XML Advanced Electronic Signatures. The ETSI extension to XML Signature that makes signatures compatible with the eIDAS regulation — timestamps, signed attributes, long-term archival.

Definition

XAdES is a family of ETSI (European Telecommunications Standards Institute) standards specifying the creation and verification of XML electronic signatures compliant with European Regulation 910/2014 (eIDAS). XAdES defines a series of profiles, from simplest to most complete:

  • XAdES-B-B (Basic, B-Level): XML Signature + qualifying properties (signer certificate, signed references, signed data).
  • XAdES-B-T (Timestamp): adds a qualified timestamp (RFC 3161) over the signature.
  • XAdES-B-LT (Long Term): adds the certificates and CRL/OCSP required for offline verification.
  • XAdES-B-LTA (Long Term Archive): adds archive timestamps to preserve validity over the long run (periodic renewal before algorithm or certificate expiry).

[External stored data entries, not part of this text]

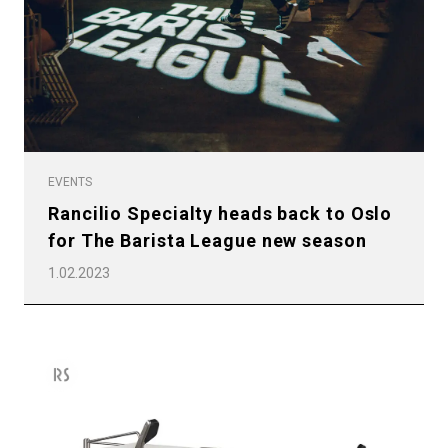
EVENTS
Rancilio Specialty heads back to Oslo
All
for The Barista League new season
Products
1.02.2023
Stories
downloads
Others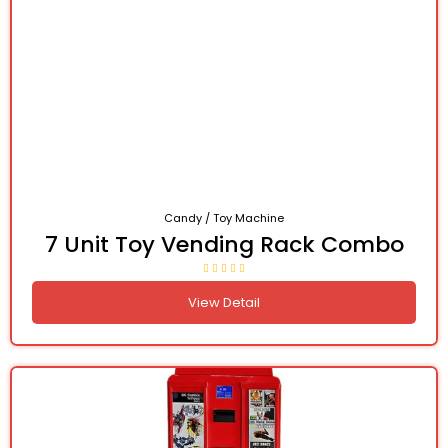
Candy / Toy Machine
7 Unit Toy Vending Rack Combo
View Detail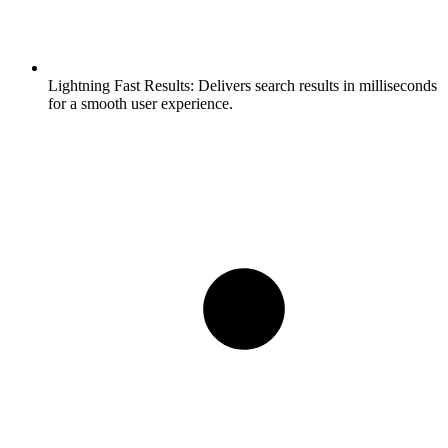
Lightning Fast Results:
Delivers search results in milliseconds
for a smooth user experience.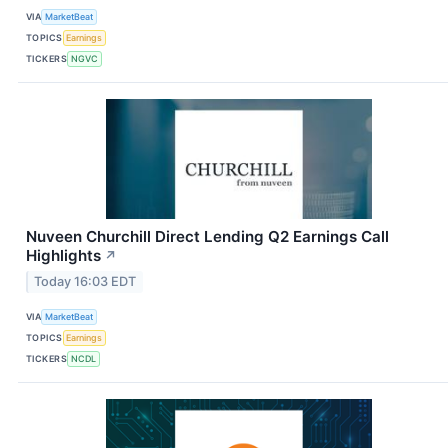
VIA
MarketBeat
TOPICS
Earnings
TICKERS
NGVC
Nuveen Churchill Direct Lending Q2 Earnings Call
Highlights
↗
Today 16:03 EDT
VIA
MarketBeat
TOPICS
Earnings
TICKERS
NCDL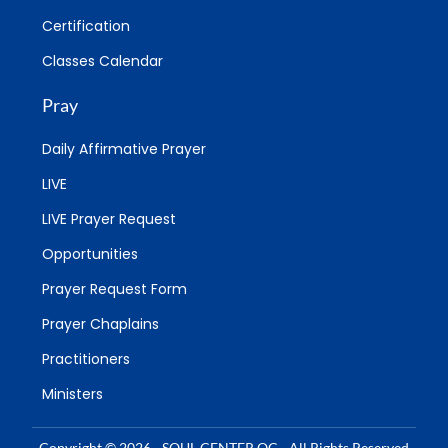
Certification
Classes Calendar
Pray
Daily Affirmative Prayer
LIVE
LIVE Prayer Request
Opportunities
Prayer Request Form
Prayer Chaplains
Practitioners
Ministers
Copyright © 2026 - SOUL CENTER OC - All Rights Reserved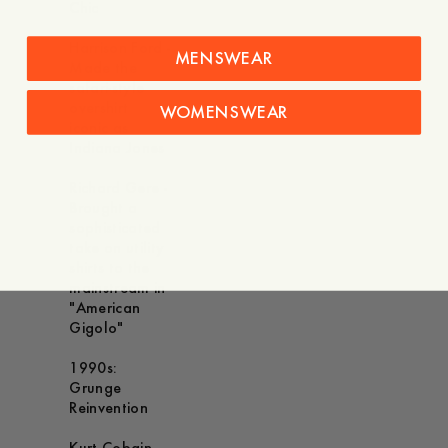
Chic
Harrison Ford -
MENSWEAR
Made the
safari-style
overshirt
WOMENSWEAR
iconic as
Indiana Jones
Richard Gere -
Brought a
sophisticated
take on utility
shirts to the
mainstream in
"American
Gigolo"
1990s:
Grunge
Reinvention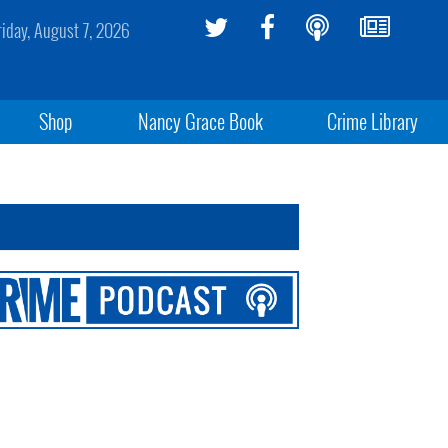
riday, August 7, 2026
Shop
Nancy Grace Book
Crime Library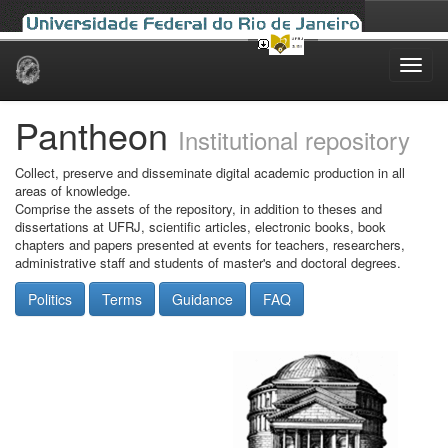
Skip
navigation
Pantheon
Institutional repository
Collect, preserve and disseminate digital academic production in all
areas of knowledge.
Comprise the assets of the repository, in addition to theses and
dissertations at UFRJ, scientific articles, electronic books, book
chapters and papers presented at events for teachers, researchers,
administrative staff and students of master's and doctoral degrees.
Politics
Terms
Guidance
FAQ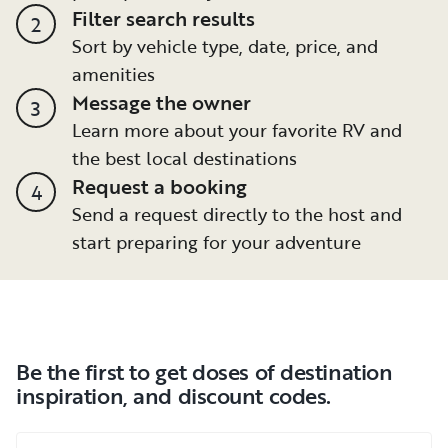
Filter search results
2
Sort by vehicle type, date, price, and
amenities
Message the owner
3
Learn more about your favorite RV and
the best local destinations
Request a booking
4
Send a request directly to the host and
start preparing for your adventure
Be the first to get doses of destination
inspiration, and discount codes.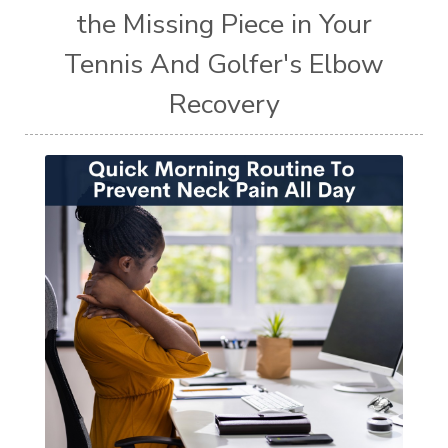
the Missing Piece in Your
Tennis And Golfer's Elbow
Recovery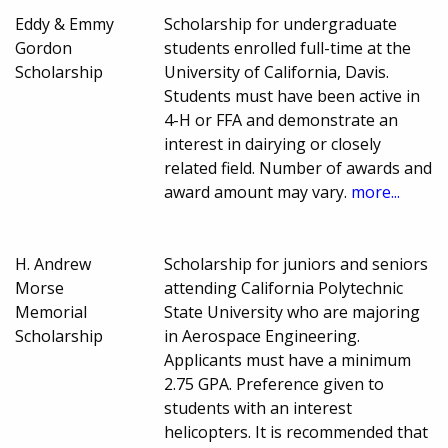
Eddy & Emmy
Scholarship for undergraduate
Gordon
students enrolled full-time at the
Scholarship
University of California, Davis.
Students must have been active in
4-H or FFA and demonstrate an
interest in dairying or closely
related field. Number of awards and
award amount may vary.
more...
H. Andrew
Scholarship for juniors and seniors
Morse
attending California Polytechnic
Memorial
State University who are majoring
Scholarship
in Aerospace Engineering.
Applicants must have a minimum
2.75 GPA. Preference given to
students with an interest
helicopters. It is recommended that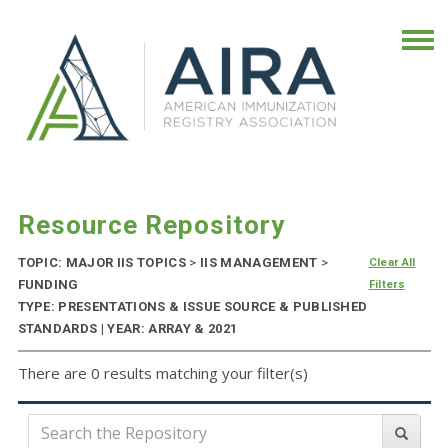
Resource Repository
TOPIC: MAJOR IIS TOPICS
>
IIS MANAGEMENT
>
Clear All
FUNDING
Filters
TYPE: PRESENTATIONS & ISSUE SOURCE & PUBLISHED
STANDARDS | YEAR: ARRAY & 2021
There are 0 results matching your filter(s)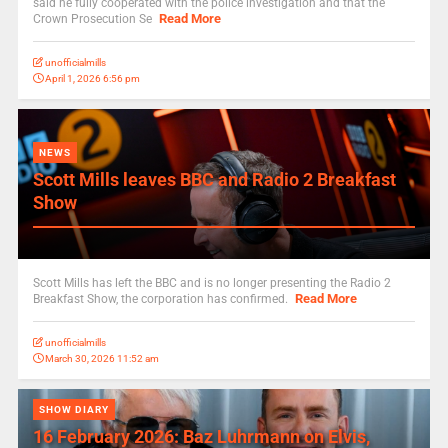
said he fully cooperated with the police investigation and that the
Read More
Crown Prosecution Se
unofficialmills
April 1, 2026 6:56 pm
NEWS
Scott Mills leaves BBC and Radio 2 Breakfast
Show
Scott Mills has left the BBC and is no longer presenting the Radio 2
Read More
Breakfast Show, the corporation has confirmed.
unofficialmills
March 30, 2026 11:52 am
SHOW DIARY
16 February 2026: Baz Luhrmann on Elvis,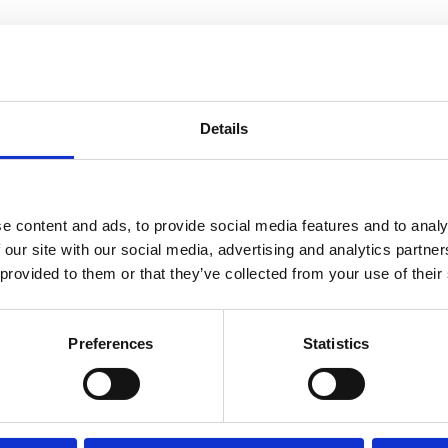
Details
e content and ads, to provide social media features and to analy
 our site with our social media, advertising and analytics partn
 provided to them or that they’ve collected from your use of their
Preferences
Statistics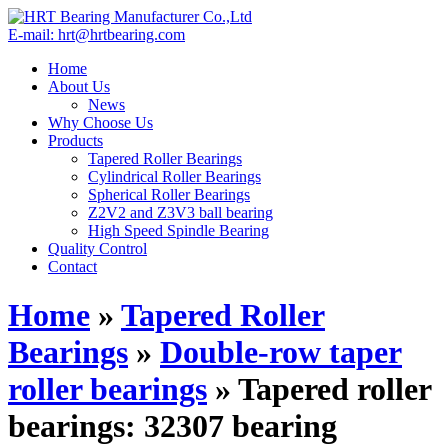
E-mail: hrt@hrtbearing.com
Home
About Us
News
Why Choose Us
Products
Tapered Roller Bearings
Cylindrical Roller Bearings
Spherical Roller Bearings
Z2V2 and Z3V3 ball bearing
High Speed Spindle Bearing
Quality Control
Contact
Home
»
Tapered Roller
Bearings
»
Double-row taper
roller bearings
»
Tapered roller
bearings: 32307 bearing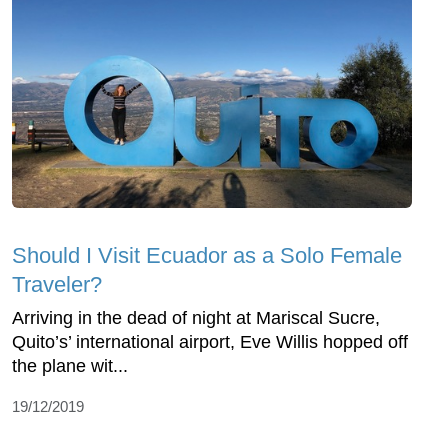
Should I Visit Ecuador as a Solo Female
Traveler?
Arriving in the dead of night at Mariscal Sucre,
Quito’s’ international airport, Eve Willis hopped off
the plane wit...
19/12/2019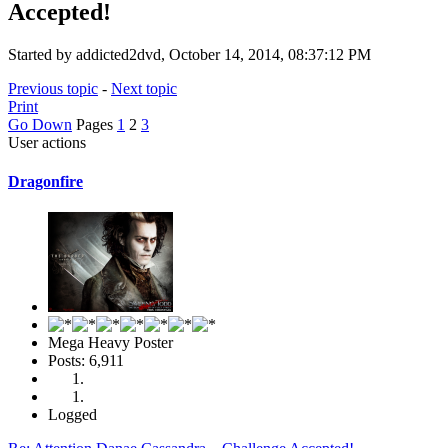
Accepted!
Started by addicted2dvd, October 14, 2014, 08:37:12 PM
Previous topic
-
Next topic
Print
Go Down
Pages
1
2
3
User actions
Dragonfire
Mega Heavy Poster
Posts: 6,911
Logged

The signed attributes (SignedProperties) cover SigningTime, SigningCertificate, SignaturePolicyIdentifier, SignedDataObjectProperties, etc. Unsigned attributes (UnsignedProperties) host timestamps, validation references and counter-signatures.

Origin

XAdES was published by ETSI TC ESI (Electronic Signatures and Infrastructures) in 2002 under reference TS 101 903. It was reworked in 2016 under the dual framework EN 319 132-1 (formats) and EN 319 132-2 (verification), to align with the eIDAS regulation effective in July 2016. CAdES (CMS Advanced Electronic Signatures) is the binary CMS counterpart, PAdES covers PDF, JAdES covers JSON Web Signatures.

Example in context

A UBL invoice conformant to FacturaE (Spain) or FatturaPA (Italy) is signed XAdES-B-LT. The signer is typically the supplier, but in the Italian model the Sistema di Interscambio (SDI) applies the qualified signature. The receiver verifies the certification chain against the European TSL (Trusted List), the timestamps against a recognised authority and the signature itself. Any failure invalidates the document for tax purposes.